4 February 2022
Michael Upshall
UNSILO, Cactus Communications
Scholarly publishing, whether published open-access or by subscription, has an enviable record of quality. Given the number of new articles published every year – estimates range between three and four million – the number of articles retracted or corrected is tiny, no more than 500 or 600 (according to Retraction Watch). Nonetheless, given the steady increase in the number of articles published, it is no longer possible to carry out all the standard checks on a manuscript that were traditionally done in the publisher’s offices by hand. The age of manual checking is over; but on that point, as far as the manuscript submission process is concerned, open-access publishing has a lesson for traditional publishers can learn from.
Several companies, including UNSILO, Ripeta, Scholarcy, and others, have in recent years focused on identifying checks to aid the submission process, by examining the submission workflow and discussing it with authors and publishers. In this way, well over 50 separate operations have been reviewed that can identify potential problems with an article – and many of these can use automation to help. With the seemingly inexorable rise of articles published, it seems obvious that the use of technology to assist in running a standard set of checks to ensure articles are of satisfactory quality is essential. Given the time constraints publishers work with, making the human publisher’s time more effective seems an essential task.
As far as the submission process is concerned, Open Access and subscription journal publishing should be identical. The author writes an article, and checks it for a number of criteria, then the publisher also checks it before acceptance for publication. It is surprising, therefore, to see how much of a difference there is between submission workflows in fully OA publishers and those of the more traditional publishers. While in both cases the author and the publisher share a common goal in getting to publication as quickly as possible with the highest possible quality, OA-only publishers have typically put more focus on using automation to assist the workflow than traditional publishers. Perhaps this is the inevitable consequence of setting up business processes: once a business process is set up, there is no incentive to change what already works. The large traditional publishers have been processing manuscript submissions for many years, while the new OA publishers, in contrast, setting up a system from scratch, did not need to adhere to traditional practices. As a result, OA publishers tend to be using more automated checks than subscription publishers.

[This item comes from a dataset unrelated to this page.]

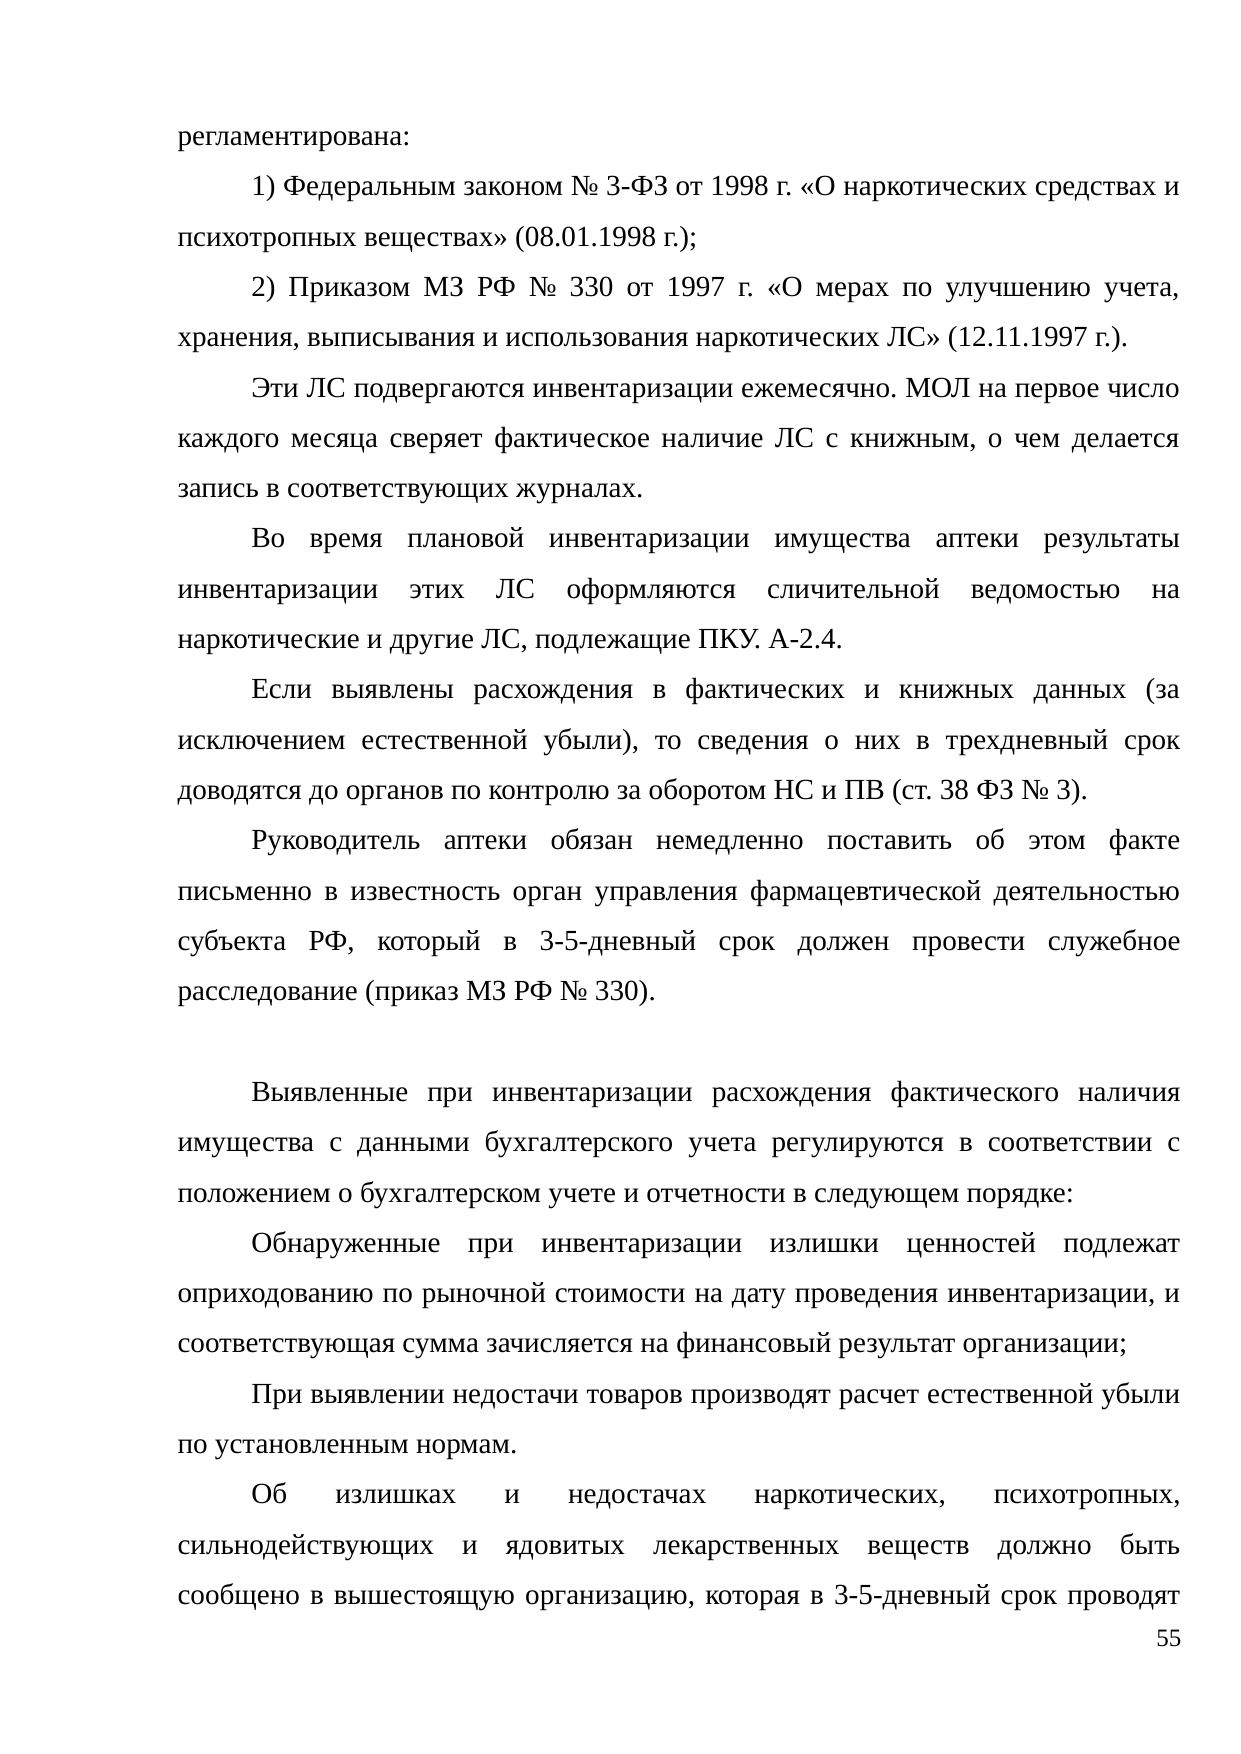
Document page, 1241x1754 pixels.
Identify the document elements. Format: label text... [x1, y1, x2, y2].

As an example of the kind of tools available, consider the checks available to authors and to publishers. Several companies provide suites of checks for authors to run on their own manuscript before submission, checking bibliographic style, count of words, and so on. In addition, there are several checks a publisher would want to check independently of the author: broadly speaking, these cover the integrity of the publication. These include checks for plagiarism, for image manipulation, for salami-slicing, for excessive use of self-citations, among others. Recent initiatives are also assessing any data provided as part of the article.
What makes an effective automatic check? Broadly speaking there are two types. The simplest check is just finding or counting. Counting the number of words in a submission is trivial, but far quicker than doing it by hand. Identifying references at the end of the article that have not been cited in the article is still a very simple check, but something that would take a human many minutes to carry out. Even if 95% of submissions are perfect in this respect, to run an automatic check ensures a more consistent quality.
More advanced are checks using a training set. For example, UNSILO has a check for conflict of interest statements in a manuscript. This check does not simply search for phrases including “conflict of interest” or similar syntactic variants, but makes use of a training set compiled by humans reading hundreds of similar articles. Whenever a human reader sees a sentence in the training set that appears to have a possible conflict-of-interest implication, the sentence is highlighted for the author (or editor) to review; an example might be “this article was sponsored by XYZ Labs”, or “ABC Pharmaceuticals commissioned the research”. Importantly, in a check of this kind, the machine does not make any judgement. All it does is find potential problems, and then provides the evidence for the human to make a decision. The process resembles the combination of machine- and human checks on fraudulent credit card transactions. There are far too many transactions for any human team to assess by hand, so a machine identifies unusual transactions for a specific kind of account, and a human examines the queried transactions to check if they should be investigated further or not. The result is a more secure process, for the benefit of the user and the bank.
AI tools can be used with great effectiveness to check the integrity of a publication. Some of the checks available include:
- Excessive self-citing
- Substantial overlap with other articles on the same topic: this is traditionally done using string matching, but more advanced systems use concept matching to identify if the same argument is being presented using different phrasing
- An unusually high number of old references
The effective use of AI-based tools – to identify, not necessarily to fix problems – can ensure a consistently higher quality of submission without reducing time to publication. As always with AI, the effective solution is not to rely on the AI to deliver solutions, but to provide evidence to the human so they can make an informed decision. While most of the major open-access publishers make use of these tools already, traditional subscription publishers can make use of the same approach.